> **To do**:
1/ Reproduce the passage of the article on Chris Sarappo's campaign that opens with the words containing "In addition to" and closes with "suburbs of Tucson.".
2/ According to the article on Chris Sarappo's campaign, why did he leave North Carolina and settle in Maricopa? Answer in one to three sentences.

Chris Sarappo doesn’t expect to win his race for state representative in Legislative District 11 – he just wants to give voters another option on the ballot.

The Maricopa resident and personal trainer at Copper Sky Recreation Center is mounting an independent, write-in campaign primarily on one issue: marijuana legalization.

“You can legalize, take it out of the drug dealers’ hands, control it like alcohol and create a huge tax base for the Arizona schools,” Sarappo said.

Sarappo, a former behavioral technician in the Maricopa Unified School District, said he knows how little money schools have at their disposal in the state. Taxing marijuana would allow the state to better invest in its schools, he said.

“I look at it as you’re either for the drug dealers or you’re for the schools,” Sarappo said.

A marijuana legalization measure may be on the ballot in Arizona this fall, as organizers for the Campaign to Regulate Marijuana like Alcohol say they have gathered enough signatures to qualify.

Sarappo hails from outside Philadelphia, and he lived in North Carolina for several years. He said the high cost of living in North Carolina led him to search for another place to live.

He saw the prices in Maricopa and “couldn’t pass it up,” he said. He moved to the city six years ago.

In addition to personal training and his previous job at MUSD, Sarappo has worked as a day trader, a computer programmer and a baseball coach, has written a children’s book and received a real estate license.

Sarappo doesn’t have a background in politics, but he said he’s always followed politics closely.

He said he now sees a change coming in the political landscape of the country.

“I think that people are tired of the status quo, people are tired of the blatant corruption,” Sarappo said. “They’re seeing that there are two sets of laws in America, now: one for you and me, and there’s a separate one for those who have money or are connected.”

This change he sees has motivated him to make the jump into politics, electing to join the race for Legislative District 11, which spans from Maricopa down through Arizona City to the northern suburbs of Tucson.

> **Material shown**:
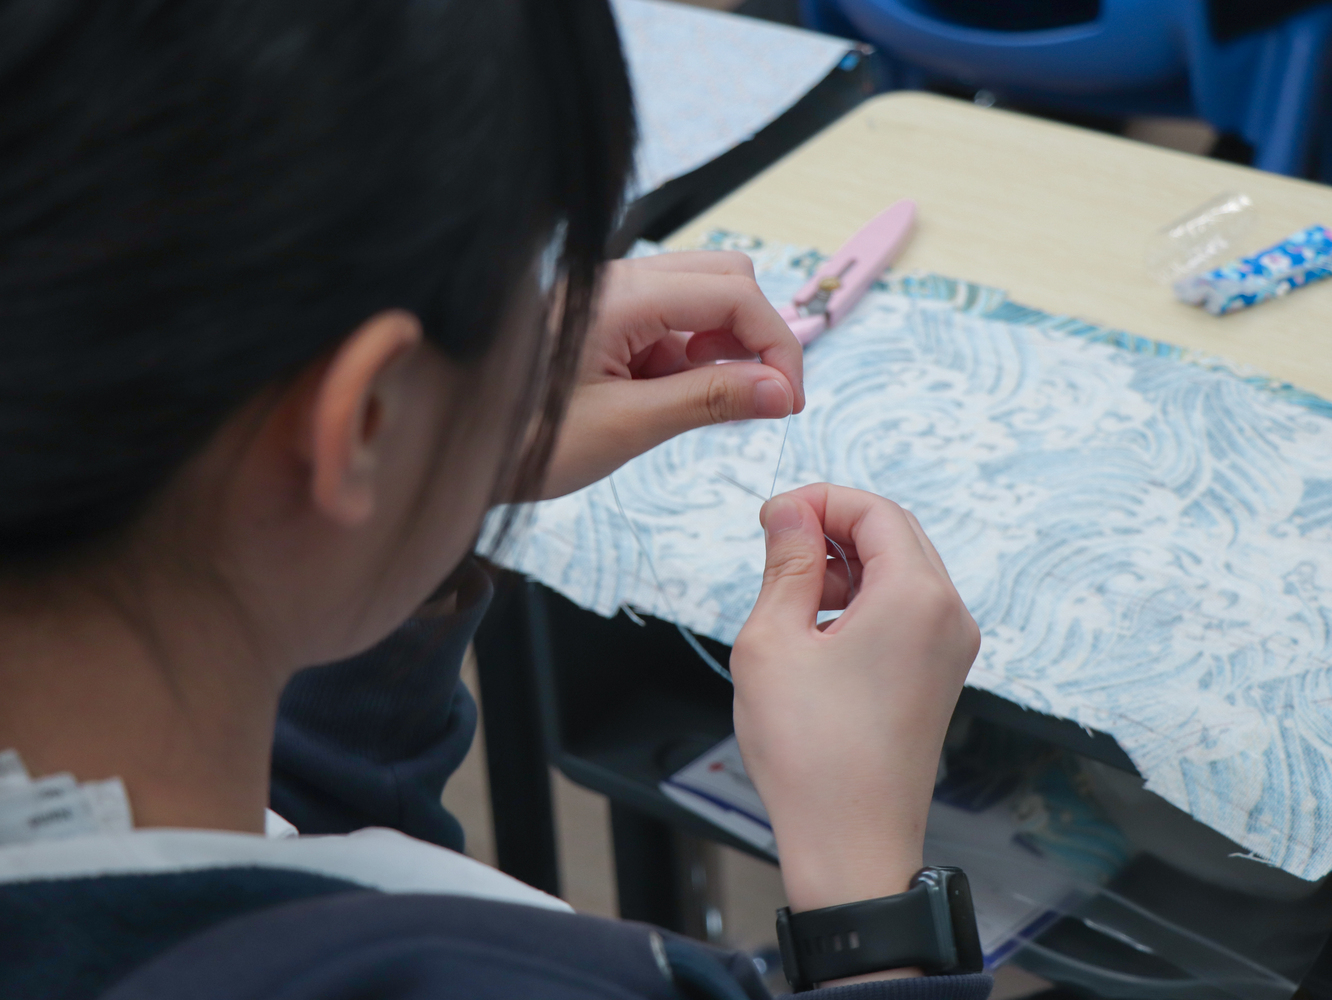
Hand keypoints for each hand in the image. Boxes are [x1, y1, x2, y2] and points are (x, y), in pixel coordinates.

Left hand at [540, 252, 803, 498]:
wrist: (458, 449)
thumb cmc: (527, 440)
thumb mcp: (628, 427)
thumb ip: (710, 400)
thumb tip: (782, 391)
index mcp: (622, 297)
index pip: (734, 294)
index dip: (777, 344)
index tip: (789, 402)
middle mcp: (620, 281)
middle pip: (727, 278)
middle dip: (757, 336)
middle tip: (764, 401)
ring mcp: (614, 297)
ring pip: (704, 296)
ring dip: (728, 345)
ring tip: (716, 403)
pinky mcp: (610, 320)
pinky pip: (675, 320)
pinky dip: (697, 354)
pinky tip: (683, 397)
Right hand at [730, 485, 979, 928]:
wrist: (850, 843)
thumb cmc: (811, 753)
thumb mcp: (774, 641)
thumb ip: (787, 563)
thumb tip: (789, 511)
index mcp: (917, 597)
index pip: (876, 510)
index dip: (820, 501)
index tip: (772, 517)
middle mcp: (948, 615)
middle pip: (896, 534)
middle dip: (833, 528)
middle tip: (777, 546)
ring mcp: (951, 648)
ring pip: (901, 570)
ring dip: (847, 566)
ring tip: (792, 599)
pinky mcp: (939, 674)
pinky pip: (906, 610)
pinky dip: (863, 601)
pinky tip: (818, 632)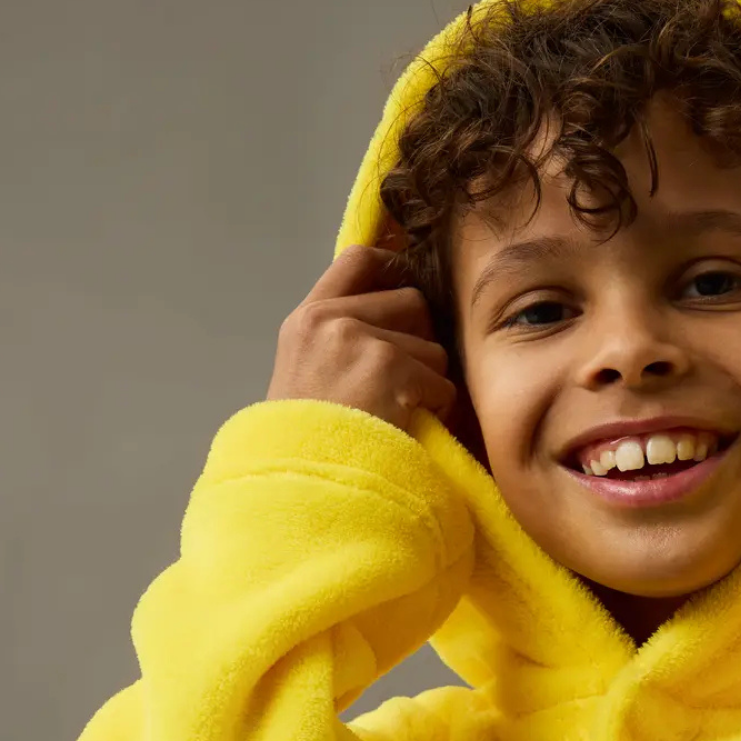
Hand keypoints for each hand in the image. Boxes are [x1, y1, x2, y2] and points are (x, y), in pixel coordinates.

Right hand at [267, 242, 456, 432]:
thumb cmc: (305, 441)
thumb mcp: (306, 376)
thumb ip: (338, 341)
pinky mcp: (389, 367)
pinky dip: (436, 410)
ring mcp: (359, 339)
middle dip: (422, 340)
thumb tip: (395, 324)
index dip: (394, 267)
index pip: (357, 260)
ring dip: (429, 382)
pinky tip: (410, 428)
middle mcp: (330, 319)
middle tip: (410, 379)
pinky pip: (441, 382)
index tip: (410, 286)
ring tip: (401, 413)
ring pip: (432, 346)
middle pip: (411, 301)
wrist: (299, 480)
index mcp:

> **Responses to the exercise**:
1/
In addition to personal training and his previous job at MUSD, Sarappo has worked as a day trader, a computer programmer and a baseball coach, has written a children’s book and received a real estate license.

Sarappo doesn’t have a background in politics, but he said he’s always followed politics closely.

He said he now sees a change coming in the political landscape of the country.

“I think that people are tired of the status quo, people are tired of the blatant corruption,” Sarappo said. “They’re seeing that there are two sets of laws in America, now: one for you and me, and there’s a separate one for those who have money or are connected.”

This change he sees has motivated him to make the jump into politics, electing to join the race for Legislative District 11, which spans from Maricopa down through Arizona City to the northern suburbs of Tucson.

2/ The high cost of living in North Carolina led him to look for another place to live. When he saw the prices in Maricopa, he "couldn't pass it up," and he moved there six years ago.